In "The Case Against Education", Caplan states that we should be better off if we just had less of it. Most of the material that is considered important to instruct in high school and the university is completely useless and does not provide any valuable skills to the workers of the United States. I say the United States because Caplan analyses the case he is most familiar with, which is the education system in North America, taking advantage of his position as an economics professor. Defenders of humanities might argue that university was never thought to be a way of providing students with the skills they might be required in order to do a job, but we have to make sure that in the modern world, where lots of people seem to be rushing to college to get a degree in anything, (How many degrees are offered by universities these days, anyway?) the value of a college diploma has fallen deeply and we seem to have lost the high standards that were required of any student, to be granted their degree.
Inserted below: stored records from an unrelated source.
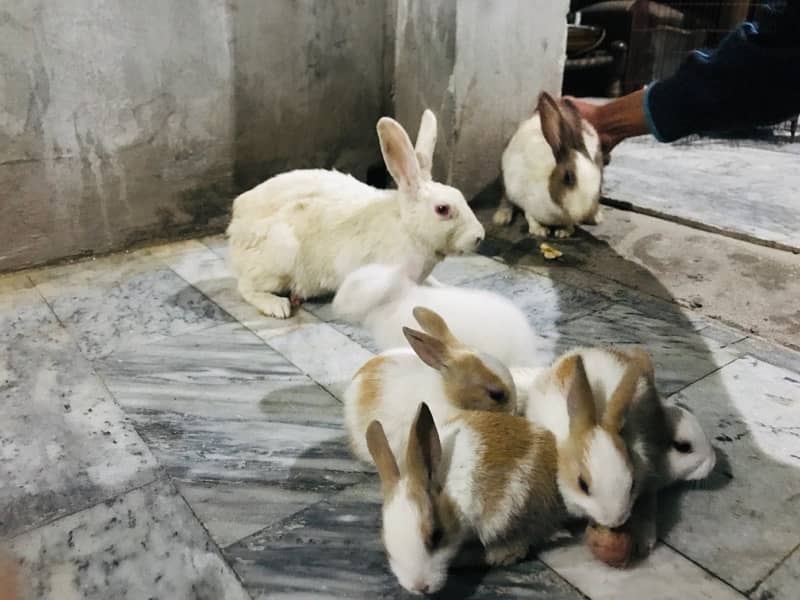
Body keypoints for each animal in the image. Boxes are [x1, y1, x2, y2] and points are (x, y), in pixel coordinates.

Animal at [228, 111, 484, 318]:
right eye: (443, 209)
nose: (479, 236)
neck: (408, 229)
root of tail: (236, 225)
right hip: (280, 253)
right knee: (246, 287)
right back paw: (277, 306)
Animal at [490, 91, 604, 237]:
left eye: (599, 183)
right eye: (568, 178)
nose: (586, 214)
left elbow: (569, 224)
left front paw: (564, 232)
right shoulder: (528, 201)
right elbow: (530, 217)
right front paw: (539, 231)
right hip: (506, 179)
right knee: (506, 198)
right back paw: (501, 217)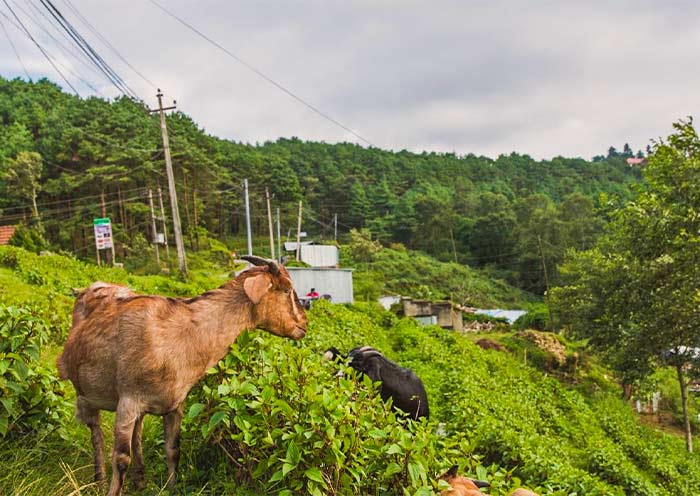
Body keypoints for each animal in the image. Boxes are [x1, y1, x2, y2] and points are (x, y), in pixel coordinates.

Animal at [54, 258, 306, 494]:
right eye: (286, 289)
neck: (182, 335)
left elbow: (173, 449)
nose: (304, 323)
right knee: (96, 431)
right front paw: (114, 490)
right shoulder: (127, 400)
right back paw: (100, 480)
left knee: (137, 432)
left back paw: (140, 481)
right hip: (86, 393)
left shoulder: (176, 403)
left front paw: (172, 487)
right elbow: (121, 457)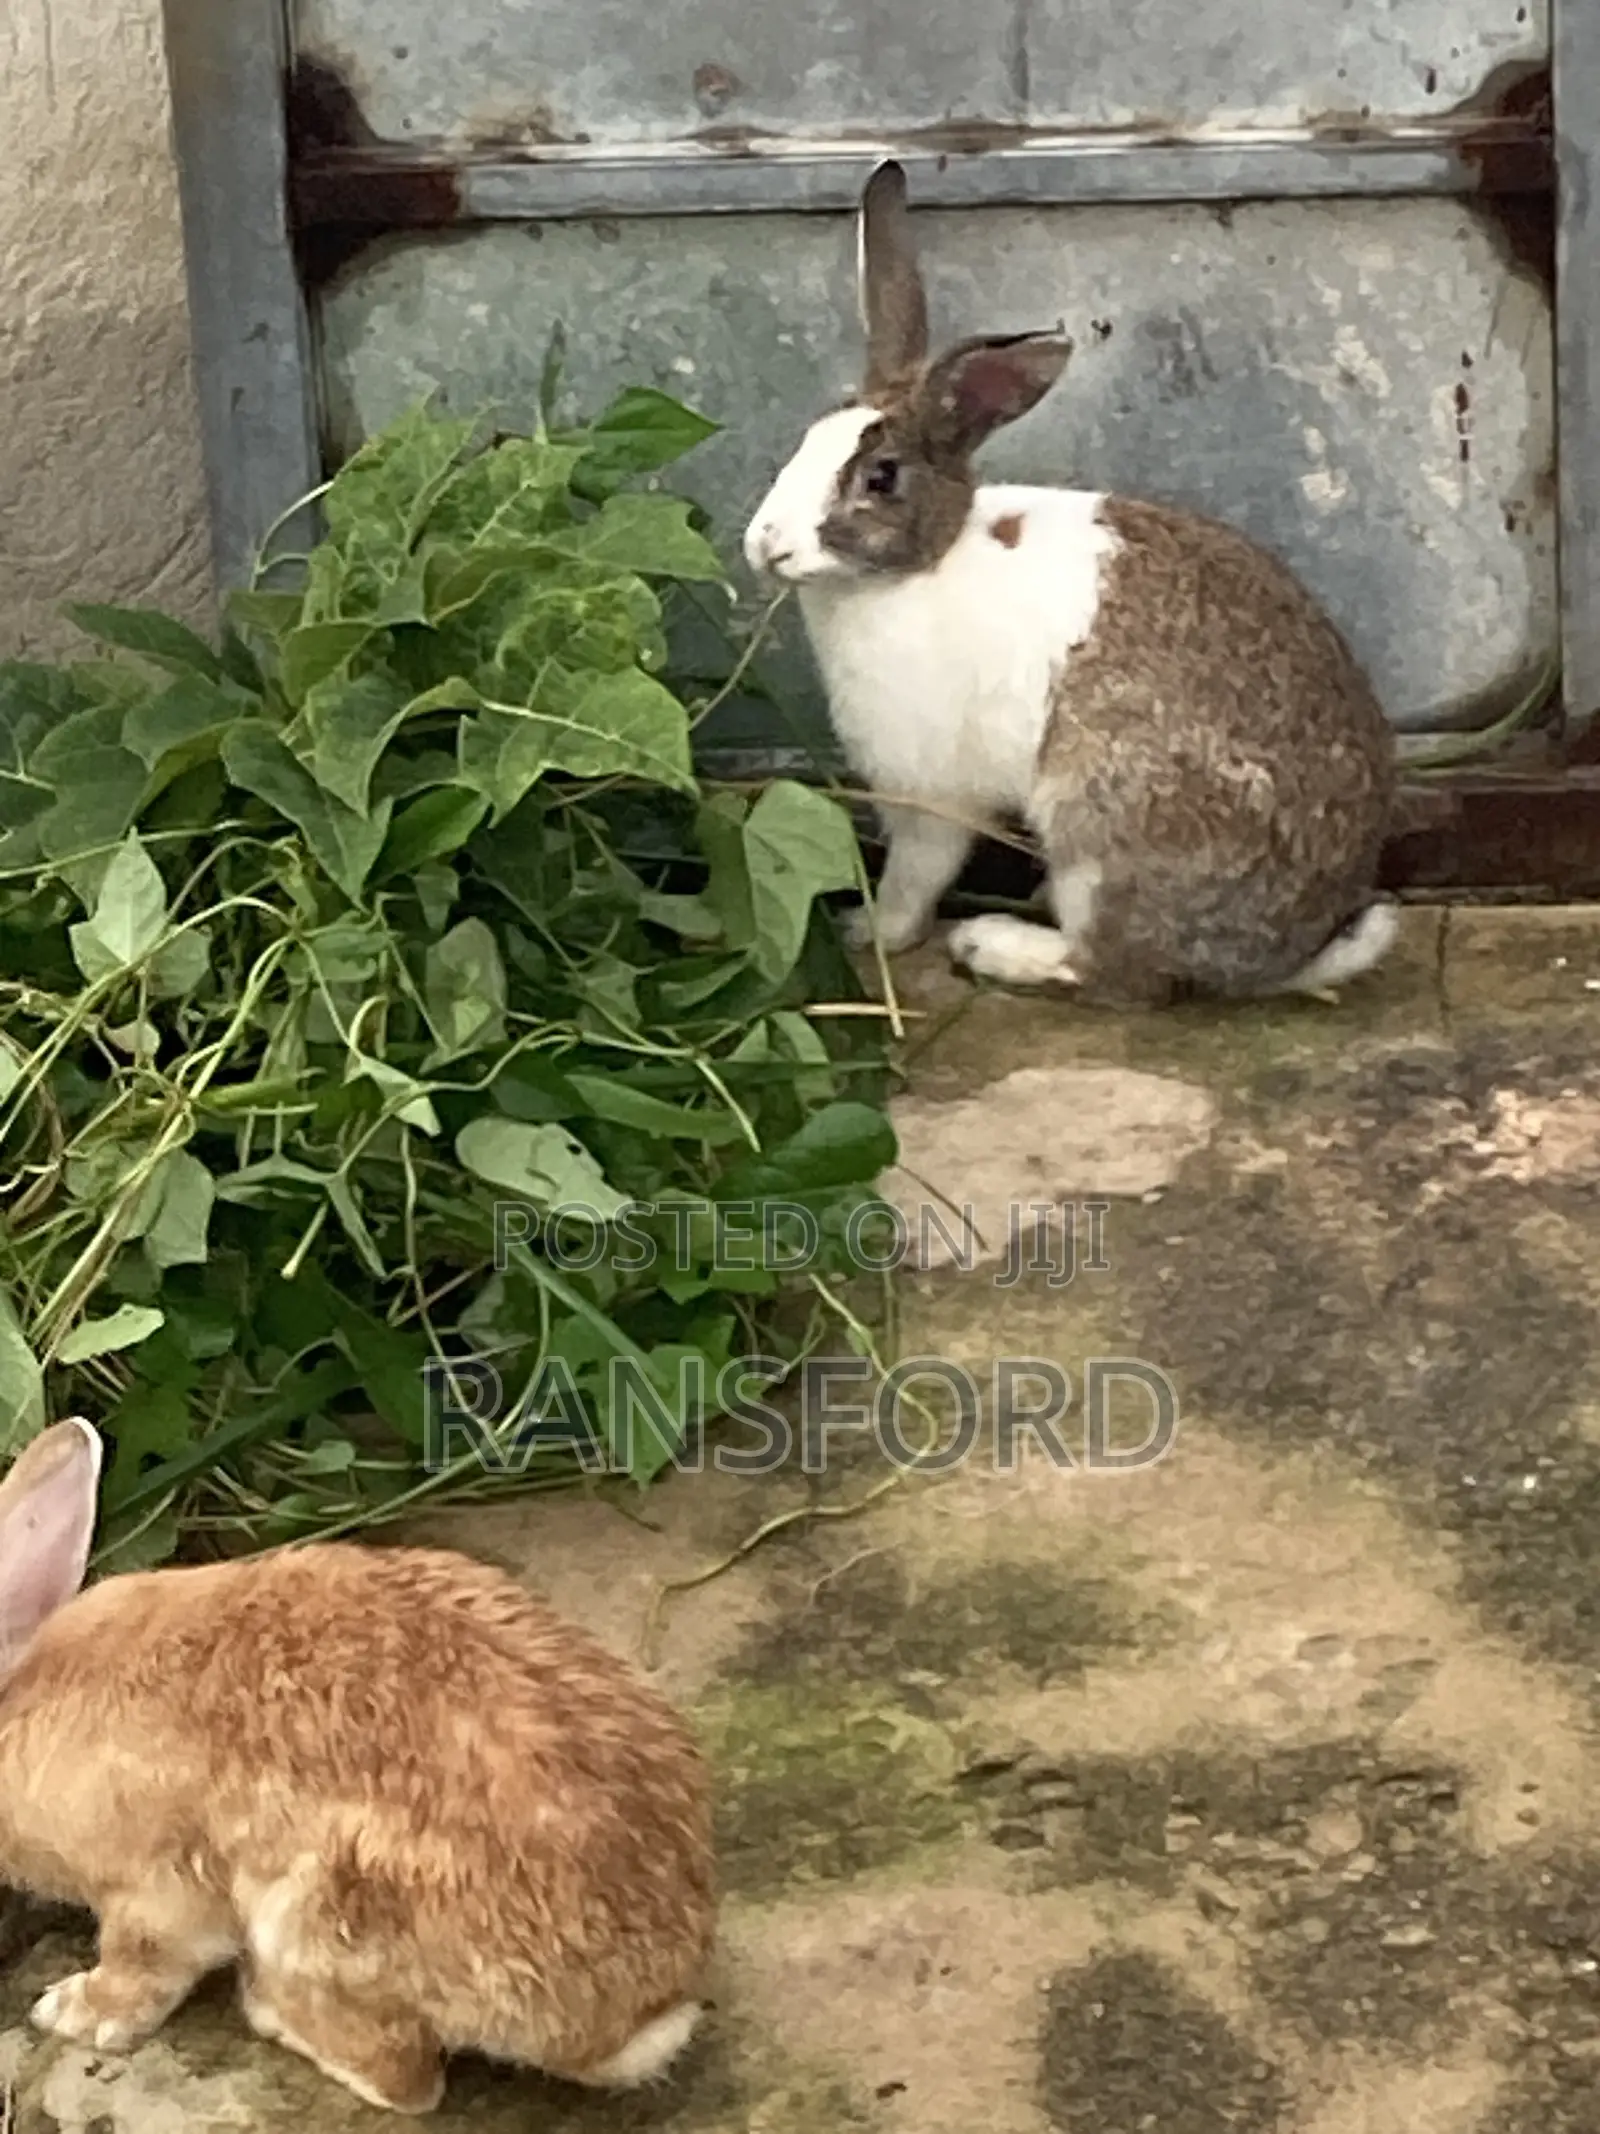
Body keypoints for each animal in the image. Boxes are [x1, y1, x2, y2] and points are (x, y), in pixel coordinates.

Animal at [0, 1417, 715, 2114]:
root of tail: (642, 2015)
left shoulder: (154, 1890)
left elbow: (143, 1961)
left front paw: (74, 2011)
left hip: (319, 1915)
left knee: (407, 2079)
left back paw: (273, 2013)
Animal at [743, 159, 1400, 1008]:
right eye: (806, 440)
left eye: (880, 477)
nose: (767, 544)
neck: (923, 565)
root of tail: (1281, 960)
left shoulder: (928, 791)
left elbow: (916, 876)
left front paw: (869, 932)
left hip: (1099, 828)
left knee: (1114, 974)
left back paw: (993, 944)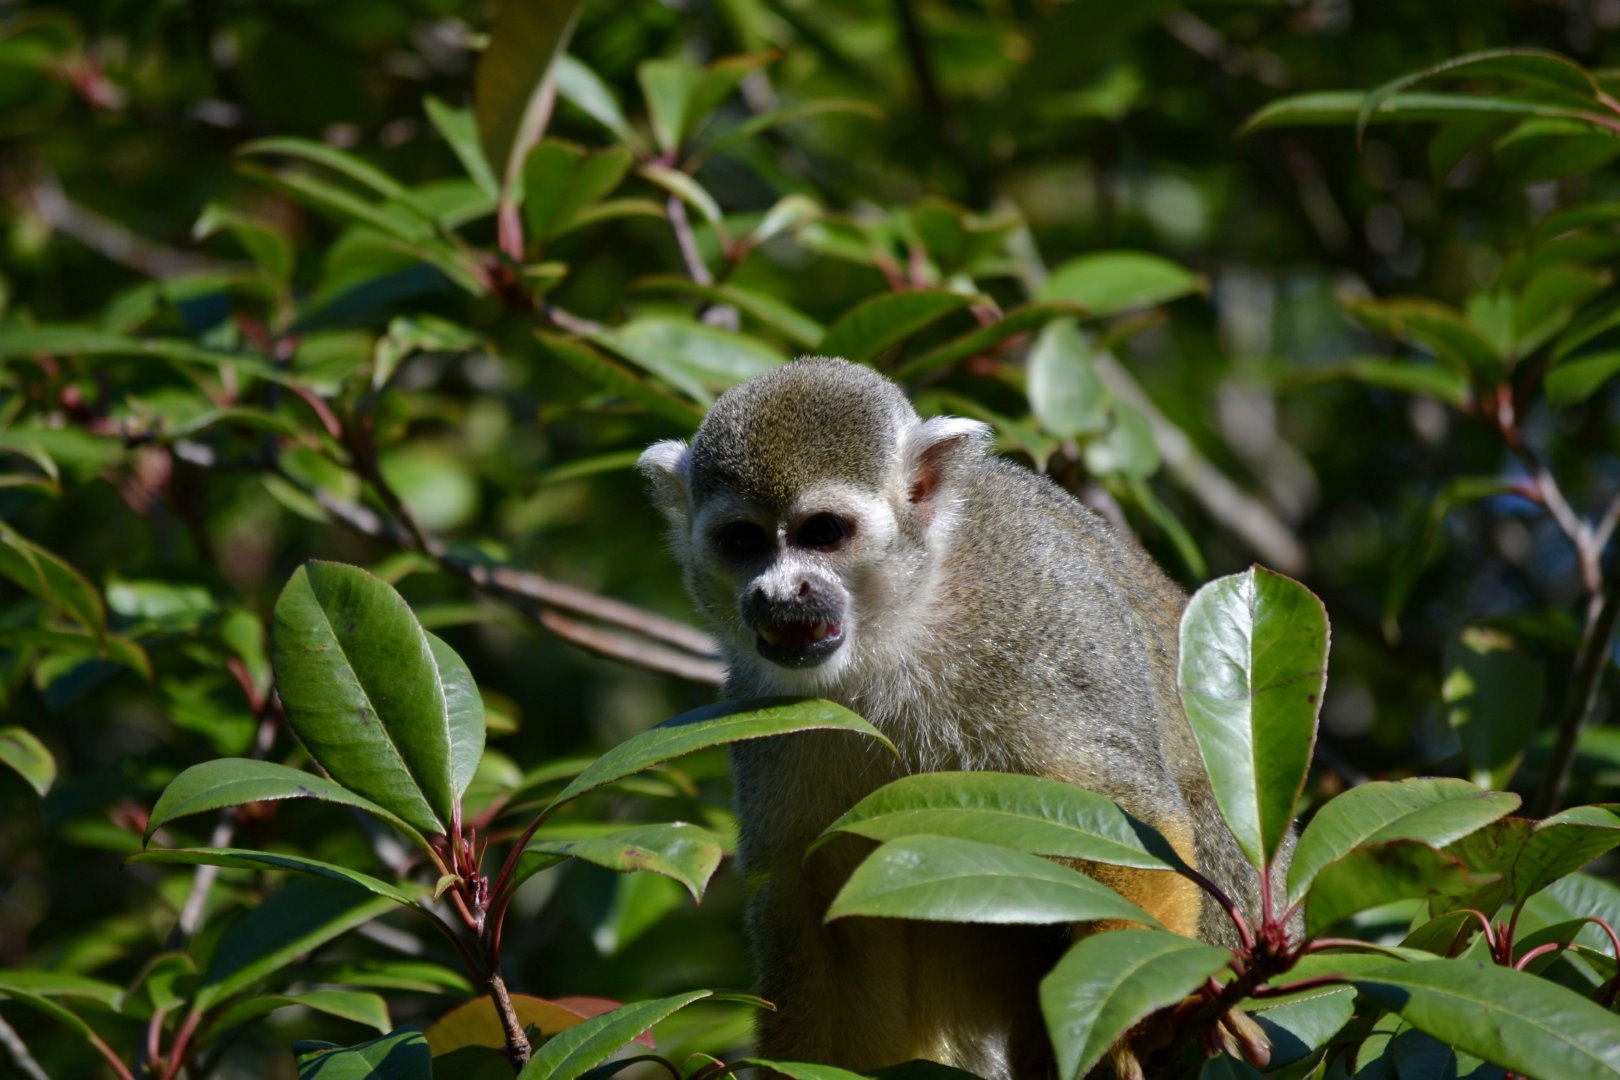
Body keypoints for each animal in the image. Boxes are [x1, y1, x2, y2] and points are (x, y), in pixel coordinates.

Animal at [638, 357, 1279, 1080]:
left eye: (823, 533)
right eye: (743, 541)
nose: (777, 593)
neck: (897, 629)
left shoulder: (1043, 611)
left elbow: (1127, 816)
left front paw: (1143, 1017)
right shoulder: (763, 707)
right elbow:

I am an English language instructor at a university in Bogotá, and I have been an eyewitness of these phenomena. Classrooms are packed with unmotivated students who are eternally bored and do not see a point in anything. Whenever I have a frank chat with them, I notice that most of them have no idea about what they want for their lives. They just enter a university because that was what was expected. Finish school, go to college, pay prohibitive amounts of money to get a piece of paper that says that you may be qualified for a job you will have no idea about how to do until you start doing it. I think I am not exactly against education though, but against the schooling system itself, and the way it has turned into another gold digger for the big capitalist.

Caplan believes that most of us would be better off if subsidies for education were completely dismounted and we encouraged a big percentage of the population to go to a vocational school. After all, only a small percentage of the population will really use what they are being taught in the classrooms these days.  He believes that there is an excessive emphasis in intellectualism in most university courses and that the whole concept of attending school for another three or four extra years (in Colombia it can even be five) is a waste of money and time. I think the same way. Don't misunderstand me. I believe in education. I believe that it can actually liberate you or at least it can turn you into a smarter person. However, I also believe that just two out of ten people (this figure can actually be smaller) are college material, and even these highly intelligent people might not get much out of post-graduate training. Knowledge is no longer out of your reach. There is a wide range of resources on the web and in public libraries. You no longer need to pay abusive amounts of money to learn something you feel passionate about. I embrace Caplan's view on the case against formal education, but at the same time, I celebrate the freedom to be an autodidact and make the most out of the rich access to the information we have got these days. I invite everyone to use the web to do more useful things than just checking social networks. Learning what you never learnt in school and focusing on your passions can be a positive step towards that kind of education you have been chasing since that very first moment you decided you needed more education, but less school.